John Hansen (University of Texas at Dallas) “Challenges and Advancements in Speaker Diarization & Recognition for Naturalistic Data Streams”
3400 N. Charles Street
Speech communications represents a core domain for education, team problem solving, social engagement, and business interactions. The ability for Speech Technology to extract layers of knowledge and assess engagement content represents the next generation of advanced speech solutions. Today, the emergence of BIG DATA, Machine Learning, as well as voice enabled speech systems have required the need for effective voice capture and automatic speech/speaker recognition. The ability to employ speech and language technology to assess human-to-human interactions offers new research paradigms having profound impact on assessing human interaction. In this talk, we will focus on big data naturalistic audio processing relating to (i) child learning spaces, and (ii) the NASA APOLLO lunar missions. ML based technology advancements include automatic audio diarization, speech recognition, and speaker recognition. Child-Teacher based assessment of conversational interactions are explored, including keyword and “WH-word” (e.g., who, what, etc.). Diarization processing solutions are applied to both classroom/learning space child speech, as well as massive APOLLO data. CRSS-UTDallas is expanding our original Apollo-11 corpus, resulting in a massive multi-track audio processing challenge to make available 150,000hrs of Apollo mission data to be shared with science communities: (i) speech/language technology, (ii) STEM/science and team-based researchers, and (iii) education/historical/archiving specialists. Our goals here are to provide resources which allow to better understand how people work/learn collaboratively together. For Apollo, to accomplish one of mankind’s greatest scientific/technological challenges in the last century.

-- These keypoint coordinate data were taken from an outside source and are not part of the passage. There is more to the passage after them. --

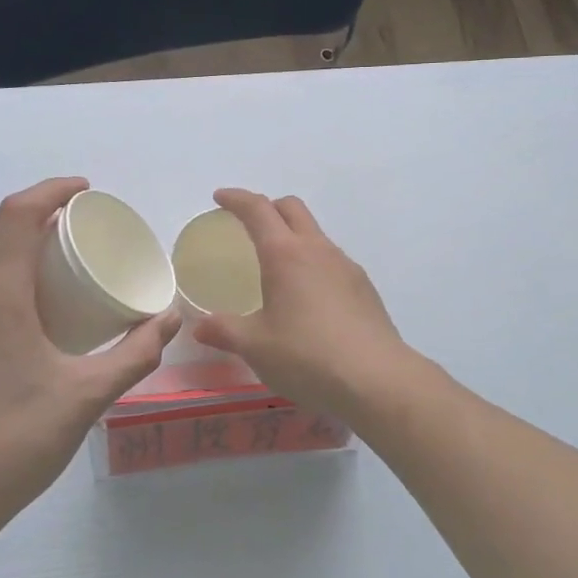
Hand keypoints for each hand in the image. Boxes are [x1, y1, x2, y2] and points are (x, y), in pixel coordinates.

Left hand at [0, 177, 178, 539]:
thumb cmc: (16, 438)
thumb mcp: (87, 396)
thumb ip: (135, 354)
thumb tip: (171, 318)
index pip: (17, 214)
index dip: (52, 190)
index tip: (85, 191)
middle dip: (29, 209)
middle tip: (69, 225)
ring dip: (4, 236)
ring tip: (45, 256)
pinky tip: (20, 300)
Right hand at [192, 189, 414, 415]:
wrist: (377, 379)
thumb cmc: (307, 356)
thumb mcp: (255, 347)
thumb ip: (225, 331)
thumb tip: (200, 327)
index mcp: (285, 254)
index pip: (258, 209)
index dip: (236, 199)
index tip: (220, 197)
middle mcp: (318, 250)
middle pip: (292, 209)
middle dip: (268, 207)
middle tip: (248, 225)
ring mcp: (346, 267)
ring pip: (315, 234)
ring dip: (293, 236)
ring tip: (278, 267)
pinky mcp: (365, 288)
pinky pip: (332, 261)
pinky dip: (314, 263)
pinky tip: (309, 299)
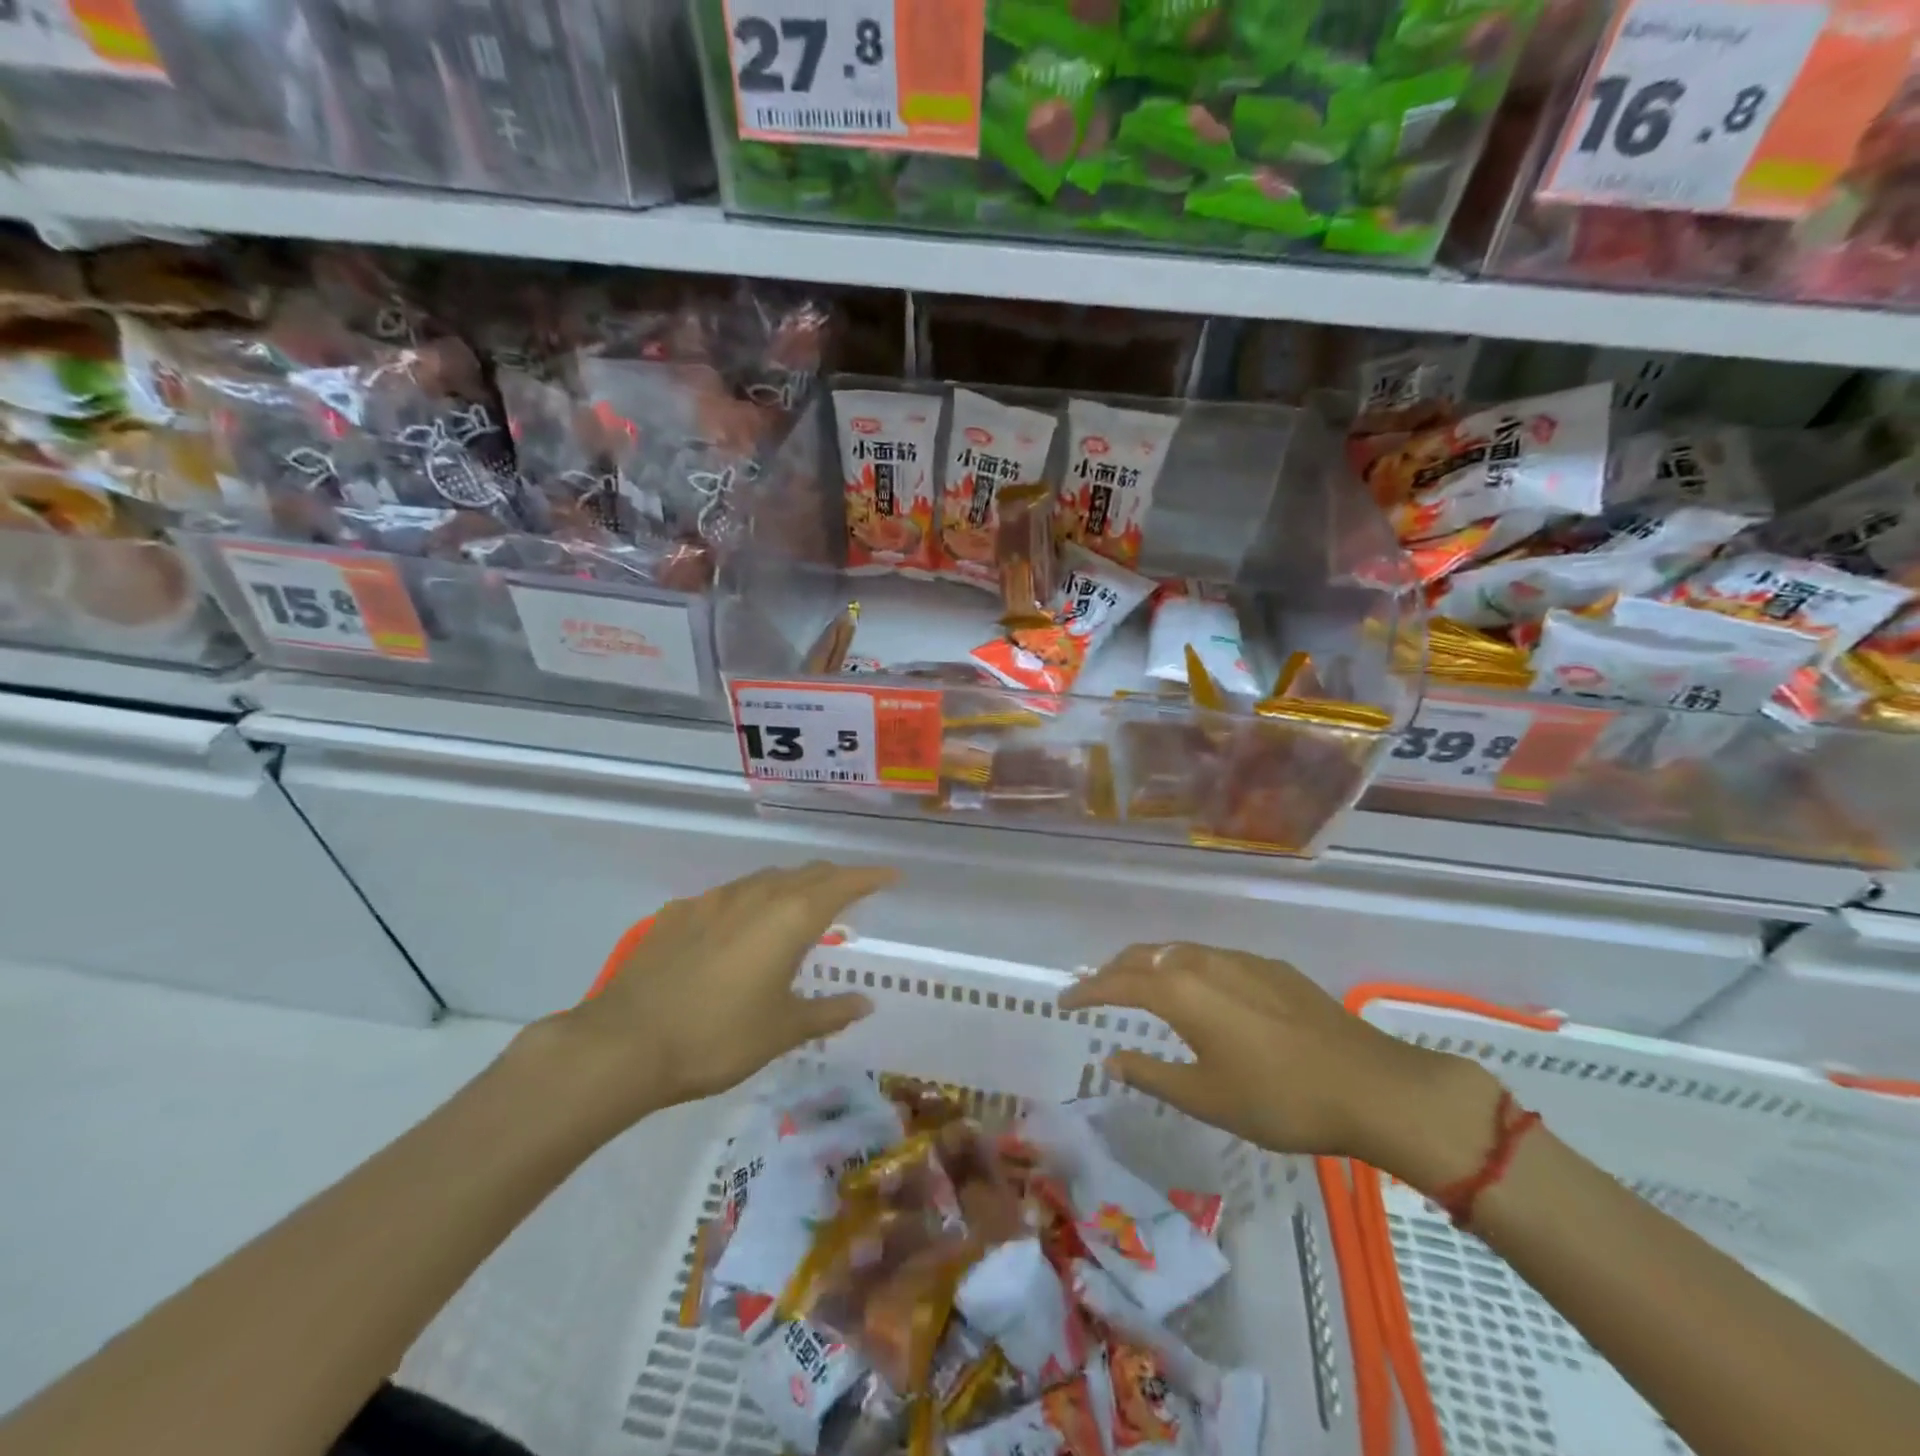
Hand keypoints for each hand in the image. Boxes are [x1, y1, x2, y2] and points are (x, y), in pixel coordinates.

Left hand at [533, 862, 894, 1133]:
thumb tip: (865, 1002)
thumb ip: (829, 1011)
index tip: (891, 877)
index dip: (871, 877)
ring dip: (790, 888)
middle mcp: (756, 895)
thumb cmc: (718, 1038)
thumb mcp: (782, 1030)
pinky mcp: (678, 913)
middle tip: (850, 896)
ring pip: (764, 879)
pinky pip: (727, 897)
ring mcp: (712, 900)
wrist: (624, 1044)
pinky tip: (736, 933)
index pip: (843, 883)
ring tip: (796, 912)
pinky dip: (748, 904)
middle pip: (806, 873)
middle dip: (833, 879)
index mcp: (790, 917)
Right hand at [1059, 943, 1498, 1189]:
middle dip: (1113, 971)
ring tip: (1139, 989)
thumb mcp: (1206, 1098)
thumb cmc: (1279, 1099)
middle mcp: (1202, 962)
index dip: (1086, 991)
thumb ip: (1152, 1074)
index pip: (1117, 982)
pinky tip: (1198, 993)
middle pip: (1143, 956)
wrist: (1370, 1084)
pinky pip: (1209, 958)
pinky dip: (1184, 968)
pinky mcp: (1269, 967)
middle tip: (1096, 991)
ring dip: (1148, 966)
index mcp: (1180, 992)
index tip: (1065, 1002)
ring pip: (1177, 952)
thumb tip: (1112, 1058)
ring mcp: (1239, 959)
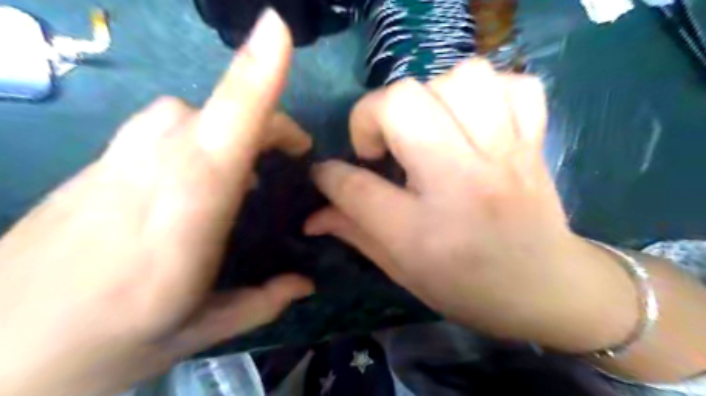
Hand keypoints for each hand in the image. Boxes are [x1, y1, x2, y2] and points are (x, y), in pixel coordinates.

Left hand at [0, 9, 311, 395]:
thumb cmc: (107, 344)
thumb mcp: (198, 332)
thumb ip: (260, 302)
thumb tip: (306, 284)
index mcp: (184, 216)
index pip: (225, 132)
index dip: (254, 78)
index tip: (279, 30)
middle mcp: (149, 174)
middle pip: (211, 112)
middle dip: (263, 117)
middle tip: (289, 154)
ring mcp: (113, 164)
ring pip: (180, 112)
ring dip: (226, 124)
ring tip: (244, 167)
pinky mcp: (92, 166)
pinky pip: (155, 127)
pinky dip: (193, 135)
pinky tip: (195, 176)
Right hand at [306, 60, 637, 352]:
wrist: (549, 290)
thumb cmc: (469, 290)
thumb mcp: (403, 271)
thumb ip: (354, 234)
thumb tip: (312, 216)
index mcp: (423, 232)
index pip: (354, 185)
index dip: (328, 173)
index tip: (326, 172)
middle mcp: (462, 183)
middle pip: (401, 105)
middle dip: (371, 115)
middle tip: (378, 145)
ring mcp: (504, 156)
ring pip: (461, 80)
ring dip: (430, 95)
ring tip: (427, 128)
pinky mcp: (533, 142)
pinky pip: (513, 86)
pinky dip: (486, 93)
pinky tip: (473, 122)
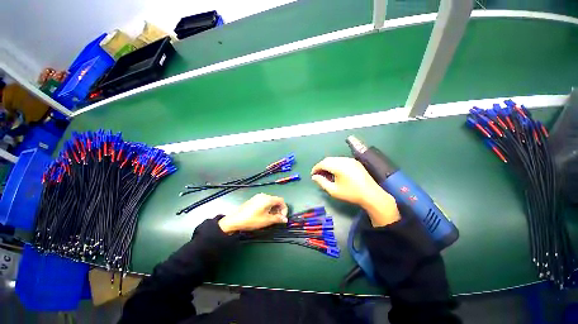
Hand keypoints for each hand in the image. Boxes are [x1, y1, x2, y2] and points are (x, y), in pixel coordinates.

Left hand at [218, 193, 287, 232]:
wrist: (235, 220)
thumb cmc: (252, 220)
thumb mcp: (266, 220)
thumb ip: (277, 219)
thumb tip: (285, 219)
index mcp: (268, 199)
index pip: (281, 201)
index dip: (284, 209)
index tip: (283, 217)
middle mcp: (264, 195)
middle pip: (276, 200)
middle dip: (279, 209)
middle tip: (278, 218)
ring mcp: (258, 197)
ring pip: (270, 201)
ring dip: (274, 208)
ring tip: (271, 217)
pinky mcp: (254, 200)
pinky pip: (264, 201)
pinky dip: (268, 207)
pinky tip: (265, 214)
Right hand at [311, 157, 399, 226]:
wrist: (371, 195)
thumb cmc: (351, 194)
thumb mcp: (333, 190)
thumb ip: (322, 182)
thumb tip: (314, 177)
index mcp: (338, 166)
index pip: (323, 163)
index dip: (316, 168)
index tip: (312, 175)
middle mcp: (344, 160)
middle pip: (328, 160)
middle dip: (321, 166)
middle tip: (318, 175)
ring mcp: (350, 160)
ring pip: (334, 159)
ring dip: (328, 165)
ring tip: (326, 174)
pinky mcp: (355, 162)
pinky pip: (341, 160)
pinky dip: (335, 164)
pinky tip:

John H.L. Hansen, received Ph.D. & M.S. degrees from Georgia Institute of Technology, and B.S.E.E. from Rutgers Univ. He joined Univ. of Texas at Dallas (UTDallas) in 2005, where he currently serves as Associate Dean for Research, Prof. of ECE, Distinguished Univ. Chair in Telecom. Engineering, and directs Center for Robust Speech Systems (CRSS). He is an ISCA Fellow, IEEE Fellow, and has served as Member and TC-Chair of IEEE Signal Proc. Society, Speech & Language Proc. Tech. Comm.(SLTC), and Technical Advisor to U.S. Delegate for NATO (IST/TG-01). He served as ISCA President (2017-21), continues to serve on ISCA Board (2015-23) as Treasurer, has supervised 99 PhD/MS thesis candidates (EE,CE,BME,TE,CS,Ling.,Cog.Sci.,Spch.Sci.,Hear.Sci), was recipient of 2020 UT-Dallas Provost’s Award for Grad. PhD Research Mentoring; author/co-author of 865 journal/conference papers including 14 textbooks in the field of speech/language/hearing processing & technology including coauthor of textbook Discrete-Time Processing of Speech Signals, (IEEE Press, 2000), and lead author of the report “The Impact of Speech Under ‘Stress’ on Military Speech Technology,” (NATO RTO-TR-10, 2000). He served as Organizer, Chair/Co-Chair/Tech.Chair for ISCA INTERSPEECH-2022, IEEE ICASSP-2010, IEEE SLT-2014, ISCA INTERSPEECH-2002, and Tech. Chair for IEEE ICASSP-2024. He received the 2022 IEEE Signal Processing Society Leo Beranek MERITORIOUS SERVICE Award.